Le soir, pendant le repas, une rumeur circule. Un match d'inche sera organisé le lendemain sur la plage.
Ces rassemblements pouvant mettre en péril la sécurité de tous, les Oreilles coupées essaient de garder la nouvelle secrète le plus longtemps possible. Les gars se réunissent par petits groupes pour mettre au point des stratégies. Je ne pense pas que les matchs opposent des clans car je ne vois pas qui pourrait faire le poids contre les Sangliers, qui regroupent les spécimens les plus impressionnants de la communauté. Je décide de retourner voir Affre. Claudius m'interroge du regard. Je le rassure d'un geste: ce n'est pas ce soir que je vais tout déballer à mon nouvel ami.
- Bonsoir, Affre.
- Bonsoir, Méto. Tu veux que je te parle de la chasse à l'enfant déclenchée par ton ami Marcus? Sache qu'ici ces alertes sont prises très au sérieux. La Maison a plusieurs fois élaboré de savants scénarios qui utilisaient des Petits échappés ou naufragés. La confiance qu'on leur a accordée alors a causé de nombreuses pertes. Maintenant, on se méfie... Un autre problème, peut-être?
- J'ai un copain qui dort très mal. Il doit s'être accoutumé aux somnifères de la Maison. À cause de cela, il est très...
- N'en fais pas trop. Dis simplement que tu as besoin que ton ami dorme.

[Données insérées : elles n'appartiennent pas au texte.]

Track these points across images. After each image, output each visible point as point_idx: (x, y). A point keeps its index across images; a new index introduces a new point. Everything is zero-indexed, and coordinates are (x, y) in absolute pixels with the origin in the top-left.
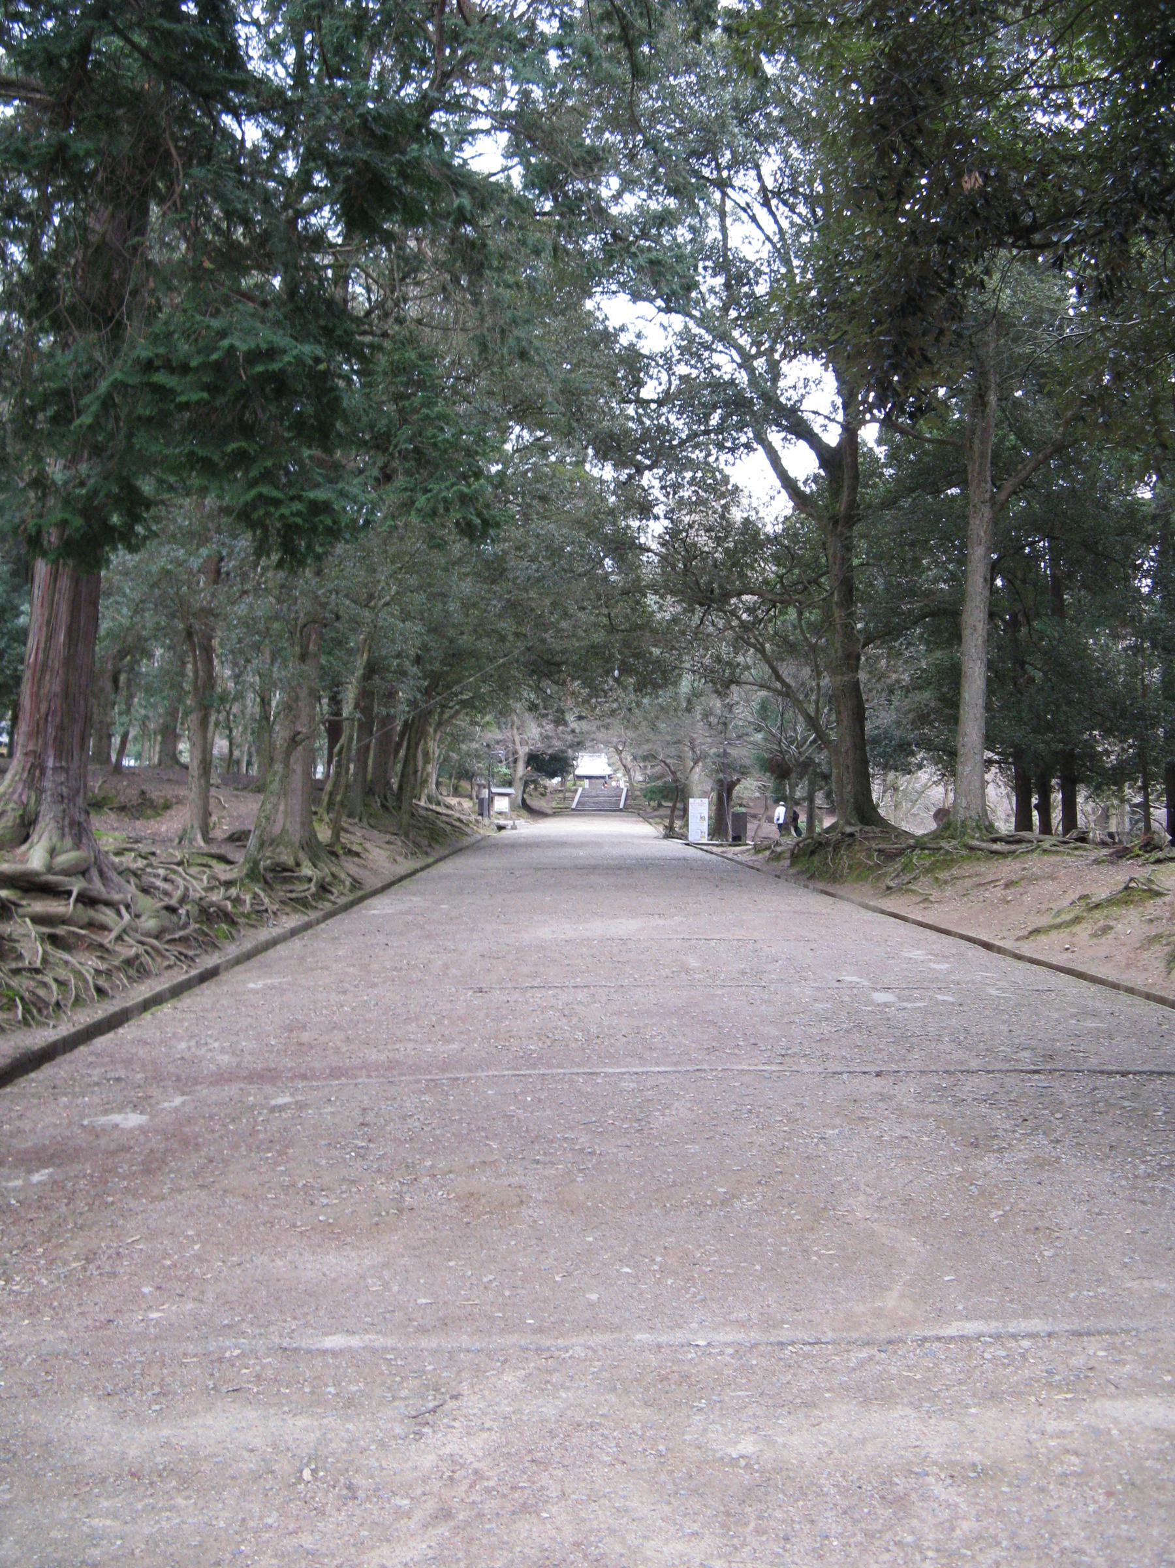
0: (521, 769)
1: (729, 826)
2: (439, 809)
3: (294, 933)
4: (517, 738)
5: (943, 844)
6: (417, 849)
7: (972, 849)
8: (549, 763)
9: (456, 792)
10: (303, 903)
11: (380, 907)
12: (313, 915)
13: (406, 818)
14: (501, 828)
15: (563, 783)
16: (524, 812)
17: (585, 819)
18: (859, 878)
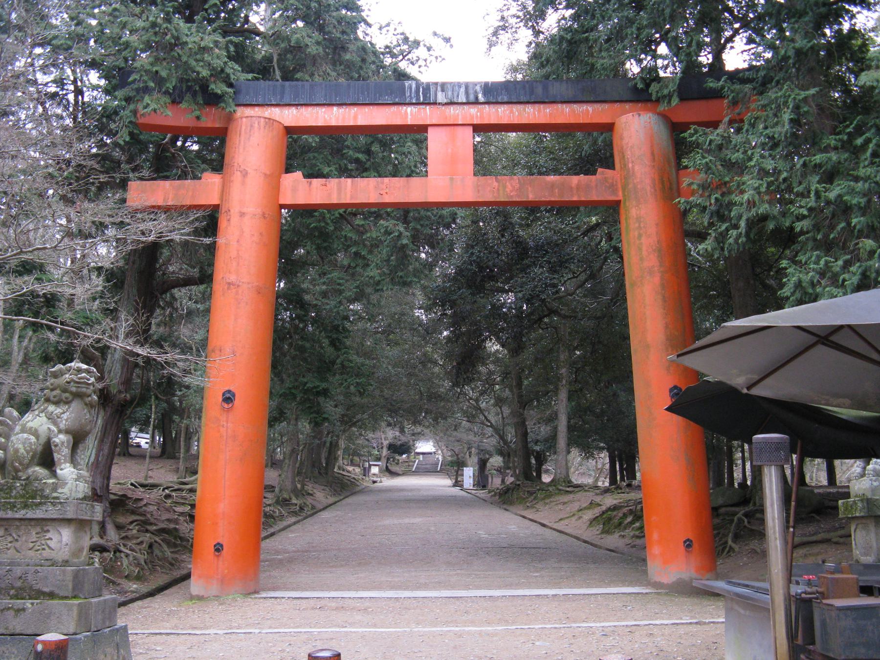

- Plus précisément, c'est lui qui a besoin de dormir...
- Je crois que c'est un peu la même chose. Le seul endroit où on peut en trouver, c'est dans l'Entre-deux...
- J'y suis allé quand on m'a cru mort, on y soigne les blessés graves mais je sais qu'il s'agit d'un endroit sacré et interdit. On ne doit pas parler de celui qui... Alors j'imagine qu'on ne peut pas lui demander non plus de la poudre pour mon ami.
- En effet, tu devras trouver une autre solution.
- Bonne nuit, Affre.
- À demain, Méto.
Je suis énervé car ce "vieux" ne m'est d'aucun secours. Je vais devoir me débrouiller tout seul. J'ai entendu dire que la porte de l'Entre-deux ne comporte pas de serrure. Que la terreur et le respect qu'inspire cet endroit maintiennent tous les gars à distance. Mais moi, je sais qu'il n'y a rien de magique là-dessous, je l'ai déjà vu, celui qu'ils appellent le Chamane, et je ne suis pas mort pour autant. Je décide d'aller me coucher plus tôt car je dois rattraper ma courte nuit. Toutèche nous a dit qu'il se débrouillerait tout seul. Octavius me rejoint en courant.